- **Given text**
* * *

I’ve had enough for one day, so I’m leaving the meeting early. After a few blocks of walking, I have almost arrived at my car when I am stopped short. A wave of scent washes over me, thick and sweet. The air is heavy with the fragrance; something nearby must be in full flower. I look all around, but I can see nothing—only evergreens and leafy bushes with no color or hint of blossoms. Where is that aroma coming from? And why didn’t I notice it an hour ago when I got out of my car in this same spot? Somewhere an out-of-sight, tree-sized bouquet is pouring its perfume onto the passing breeze.

 

I smile. This has happened before. It is just God’s way of sending me flowers and reminding me that He is always standing nearby.

Distracted

I am struggling to concentrate,

     to settle down and pray—

          even to identify You

               in the chaos around me.

I am surrounded by the new,

     by the maybe-this-should-be-familiar,

          by the I’ve-done-this-before-but-not-like-this,

               by the I’m-not-sure-I-want-to-do-this-again.

My focus is scattered,

     my attention sidetracked,     

          my loyalties divided;

               it is hard to find You—

and then to hold on to the finding.

     Please remind me that

          even when my mind is distracted from You,

               Yours is not distracted from me.

I am sorry when I miss your cues,

     Your gentle nudges,

          Your signs and maps

               showing me which way to turn.

Mark on my calendar the Divine appointments

     you have set for me;

          show me the way

               so that I may arrive on Your time.

* * *

- **Records**
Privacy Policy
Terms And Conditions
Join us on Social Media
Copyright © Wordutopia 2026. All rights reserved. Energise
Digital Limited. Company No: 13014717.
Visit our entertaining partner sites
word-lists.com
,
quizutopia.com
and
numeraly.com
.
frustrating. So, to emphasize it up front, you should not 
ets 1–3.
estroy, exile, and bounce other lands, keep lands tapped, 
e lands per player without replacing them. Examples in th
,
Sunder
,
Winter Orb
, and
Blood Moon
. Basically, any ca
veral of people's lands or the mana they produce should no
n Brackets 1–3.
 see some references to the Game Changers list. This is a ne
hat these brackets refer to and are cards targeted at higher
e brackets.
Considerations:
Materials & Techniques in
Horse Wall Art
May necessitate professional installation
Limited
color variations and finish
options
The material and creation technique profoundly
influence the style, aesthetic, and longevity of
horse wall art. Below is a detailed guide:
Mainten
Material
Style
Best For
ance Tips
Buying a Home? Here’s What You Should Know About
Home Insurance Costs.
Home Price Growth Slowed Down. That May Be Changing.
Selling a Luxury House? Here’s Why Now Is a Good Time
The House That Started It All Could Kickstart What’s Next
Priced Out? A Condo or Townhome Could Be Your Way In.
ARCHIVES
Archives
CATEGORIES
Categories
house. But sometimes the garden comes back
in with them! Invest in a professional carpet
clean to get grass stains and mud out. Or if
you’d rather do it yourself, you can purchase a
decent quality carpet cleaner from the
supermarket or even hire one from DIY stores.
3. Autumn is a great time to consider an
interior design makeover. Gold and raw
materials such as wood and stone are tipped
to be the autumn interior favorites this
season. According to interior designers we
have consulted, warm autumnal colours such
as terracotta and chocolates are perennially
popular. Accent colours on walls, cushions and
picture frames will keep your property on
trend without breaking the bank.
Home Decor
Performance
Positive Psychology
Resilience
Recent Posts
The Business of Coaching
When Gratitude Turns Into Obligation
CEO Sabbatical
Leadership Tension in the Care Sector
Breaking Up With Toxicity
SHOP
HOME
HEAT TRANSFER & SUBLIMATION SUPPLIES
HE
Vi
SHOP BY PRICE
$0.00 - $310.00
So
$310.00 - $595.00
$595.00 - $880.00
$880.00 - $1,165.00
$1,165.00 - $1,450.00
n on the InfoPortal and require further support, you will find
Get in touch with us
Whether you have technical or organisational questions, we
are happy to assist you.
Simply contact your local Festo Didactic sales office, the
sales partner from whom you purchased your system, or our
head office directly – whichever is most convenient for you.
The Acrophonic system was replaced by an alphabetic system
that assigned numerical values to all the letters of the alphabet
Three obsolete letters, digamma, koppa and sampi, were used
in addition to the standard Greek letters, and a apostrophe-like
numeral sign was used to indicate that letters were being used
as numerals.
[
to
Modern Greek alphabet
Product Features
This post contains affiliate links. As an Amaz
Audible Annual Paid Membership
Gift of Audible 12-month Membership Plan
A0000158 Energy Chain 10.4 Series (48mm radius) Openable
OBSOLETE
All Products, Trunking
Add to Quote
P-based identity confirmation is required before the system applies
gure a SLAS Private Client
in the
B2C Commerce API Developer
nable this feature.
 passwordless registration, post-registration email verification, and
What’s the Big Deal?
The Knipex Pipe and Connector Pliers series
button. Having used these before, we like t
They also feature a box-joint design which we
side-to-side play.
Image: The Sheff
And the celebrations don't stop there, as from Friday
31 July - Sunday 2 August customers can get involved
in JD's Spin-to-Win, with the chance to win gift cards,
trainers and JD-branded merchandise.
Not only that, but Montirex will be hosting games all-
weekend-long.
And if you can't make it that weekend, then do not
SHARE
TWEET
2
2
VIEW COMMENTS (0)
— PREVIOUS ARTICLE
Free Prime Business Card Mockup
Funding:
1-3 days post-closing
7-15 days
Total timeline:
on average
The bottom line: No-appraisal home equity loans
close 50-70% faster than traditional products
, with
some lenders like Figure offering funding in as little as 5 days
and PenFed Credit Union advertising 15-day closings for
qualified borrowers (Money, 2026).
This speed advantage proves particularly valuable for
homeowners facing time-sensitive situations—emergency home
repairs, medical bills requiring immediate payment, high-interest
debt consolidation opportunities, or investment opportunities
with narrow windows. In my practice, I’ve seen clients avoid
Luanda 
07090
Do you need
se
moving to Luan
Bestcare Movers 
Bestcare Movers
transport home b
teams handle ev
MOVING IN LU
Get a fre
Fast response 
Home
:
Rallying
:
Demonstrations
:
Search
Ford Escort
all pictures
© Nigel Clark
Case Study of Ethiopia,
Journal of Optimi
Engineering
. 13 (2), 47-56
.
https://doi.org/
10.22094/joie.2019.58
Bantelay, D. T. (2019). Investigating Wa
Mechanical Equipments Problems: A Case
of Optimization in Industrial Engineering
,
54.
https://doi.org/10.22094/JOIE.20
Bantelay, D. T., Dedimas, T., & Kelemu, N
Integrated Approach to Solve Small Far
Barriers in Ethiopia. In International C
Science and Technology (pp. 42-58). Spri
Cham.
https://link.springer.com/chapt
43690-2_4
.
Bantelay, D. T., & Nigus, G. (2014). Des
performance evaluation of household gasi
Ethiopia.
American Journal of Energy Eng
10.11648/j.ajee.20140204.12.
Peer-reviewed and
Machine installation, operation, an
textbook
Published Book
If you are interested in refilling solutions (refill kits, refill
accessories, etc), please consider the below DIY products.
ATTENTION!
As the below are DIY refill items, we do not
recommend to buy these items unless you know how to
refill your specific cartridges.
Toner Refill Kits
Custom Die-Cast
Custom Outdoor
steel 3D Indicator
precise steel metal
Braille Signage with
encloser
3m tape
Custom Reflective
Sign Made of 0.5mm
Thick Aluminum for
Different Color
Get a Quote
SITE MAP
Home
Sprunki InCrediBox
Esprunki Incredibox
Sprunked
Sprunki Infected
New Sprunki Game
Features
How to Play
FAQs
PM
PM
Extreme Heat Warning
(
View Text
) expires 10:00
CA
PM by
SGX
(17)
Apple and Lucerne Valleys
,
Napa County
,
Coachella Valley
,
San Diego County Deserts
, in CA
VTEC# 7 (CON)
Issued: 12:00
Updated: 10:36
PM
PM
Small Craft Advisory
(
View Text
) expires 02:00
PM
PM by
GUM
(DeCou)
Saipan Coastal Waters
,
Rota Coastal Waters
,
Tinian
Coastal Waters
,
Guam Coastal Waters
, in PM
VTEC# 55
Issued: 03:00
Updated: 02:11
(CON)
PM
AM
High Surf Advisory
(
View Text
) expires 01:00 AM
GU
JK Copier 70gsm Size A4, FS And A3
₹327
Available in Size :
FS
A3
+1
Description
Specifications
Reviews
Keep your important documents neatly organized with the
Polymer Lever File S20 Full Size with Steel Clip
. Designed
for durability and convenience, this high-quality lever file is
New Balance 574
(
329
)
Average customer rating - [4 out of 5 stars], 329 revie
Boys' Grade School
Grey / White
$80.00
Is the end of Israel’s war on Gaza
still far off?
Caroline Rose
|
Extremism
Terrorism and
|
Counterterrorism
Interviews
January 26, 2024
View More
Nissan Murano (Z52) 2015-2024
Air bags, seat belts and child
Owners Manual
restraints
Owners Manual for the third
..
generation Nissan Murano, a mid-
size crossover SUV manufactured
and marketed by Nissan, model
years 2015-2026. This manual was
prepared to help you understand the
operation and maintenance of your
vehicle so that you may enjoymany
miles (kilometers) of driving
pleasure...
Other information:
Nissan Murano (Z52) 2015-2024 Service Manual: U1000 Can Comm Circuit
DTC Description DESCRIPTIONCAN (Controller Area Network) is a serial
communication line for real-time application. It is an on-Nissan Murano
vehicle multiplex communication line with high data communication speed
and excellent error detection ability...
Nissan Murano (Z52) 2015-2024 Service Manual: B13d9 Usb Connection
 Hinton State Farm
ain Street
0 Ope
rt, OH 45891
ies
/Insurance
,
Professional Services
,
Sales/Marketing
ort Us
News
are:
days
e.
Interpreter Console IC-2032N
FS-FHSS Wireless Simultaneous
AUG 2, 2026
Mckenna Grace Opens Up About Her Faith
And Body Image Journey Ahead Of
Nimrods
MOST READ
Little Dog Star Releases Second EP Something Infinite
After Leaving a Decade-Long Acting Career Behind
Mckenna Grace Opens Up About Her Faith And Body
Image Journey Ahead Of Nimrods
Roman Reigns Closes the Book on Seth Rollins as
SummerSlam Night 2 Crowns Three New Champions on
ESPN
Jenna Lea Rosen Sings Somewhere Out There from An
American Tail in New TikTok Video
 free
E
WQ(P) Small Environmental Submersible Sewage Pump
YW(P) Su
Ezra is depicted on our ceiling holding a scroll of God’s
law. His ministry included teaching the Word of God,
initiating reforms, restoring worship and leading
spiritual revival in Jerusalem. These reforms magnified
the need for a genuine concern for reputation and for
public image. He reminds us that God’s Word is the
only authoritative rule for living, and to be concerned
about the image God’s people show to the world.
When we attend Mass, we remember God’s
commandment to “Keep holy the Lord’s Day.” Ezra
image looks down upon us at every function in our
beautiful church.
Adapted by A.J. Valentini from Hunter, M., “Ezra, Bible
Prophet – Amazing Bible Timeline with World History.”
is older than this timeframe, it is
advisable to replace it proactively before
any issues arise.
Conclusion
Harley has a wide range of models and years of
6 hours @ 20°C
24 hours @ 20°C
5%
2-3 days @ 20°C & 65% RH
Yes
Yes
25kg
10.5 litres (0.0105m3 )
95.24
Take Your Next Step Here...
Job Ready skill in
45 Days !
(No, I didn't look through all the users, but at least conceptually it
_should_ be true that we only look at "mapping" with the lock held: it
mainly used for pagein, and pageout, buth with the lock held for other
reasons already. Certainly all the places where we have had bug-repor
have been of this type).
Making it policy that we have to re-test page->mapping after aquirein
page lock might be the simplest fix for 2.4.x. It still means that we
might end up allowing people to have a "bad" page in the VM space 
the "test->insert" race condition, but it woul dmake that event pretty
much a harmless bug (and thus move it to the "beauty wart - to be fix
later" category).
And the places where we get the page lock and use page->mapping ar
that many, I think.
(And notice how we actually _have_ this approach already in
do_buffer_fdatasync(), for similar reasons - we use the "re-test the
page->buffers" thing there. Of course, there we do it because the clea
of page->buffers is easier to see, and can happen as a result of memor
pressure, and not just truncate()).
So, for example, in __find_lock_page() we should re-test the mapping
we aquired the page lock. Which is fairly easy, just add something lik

* * *

- **To do**
1 - According to the devotional text, what is the sudden fragrance near the car?
2 - Resume the devotional text after its last line, "so that I may arrive on Your time."
The lines above are material of their own, separate from the devotional text.

- **Responses for each task**
1 - It is God's way of sending flowers and a reminder that He is always standing nearby.

2 -
Open my eyes to appreciate the wonders

     with which You have surrounded me;

          and let Your Shekinah glisten around me,

               even when I fail to notice it.

Malchus

So he asked them again, “Whom do you seek?” And they said, “Jesus of Nazareth.” Jesus answered, “I told you that I am he. So, if you seek me, let these men go.” This was to fulfill the word that he had spoken: “Of those whom you gave me I have lost not one.” Then Simon Peter, having a sword, drew it and struck the high priest’s servant and cut off his right ear. (The servant’s name was Malchus.) So Jesus said to Peter, “Put your sword into its sheath; shall I not drink the cup that the Father has given me?”

                                                                                                                                    John 18:7–11

 

 

We sometimes remember Peter as a coward for his denial, as, I suspect, he did himself until Jesus forgave and reinstated him on the shore of the Sea of Galilee. However, it was the same Peter who was afraid to identify himself with Jesus in the courtyard of the high priest, who, just a few hours before, had faced an armed cadre of soldiers in the garden “with lanterns and torches and weapons.”(1) In that moment, he was not only willing to claim Jesus but pulled out his one little sword and struck in His Lord’s defense. Peter was ready to fight for Jesus in an uneven battle that would likely have ended in his death or arrest. That doesn’t seem so cowardly to me. Yet the story of Peter’s brave, though somewhat reckless defense also leaves me wondering: What about the man he struck?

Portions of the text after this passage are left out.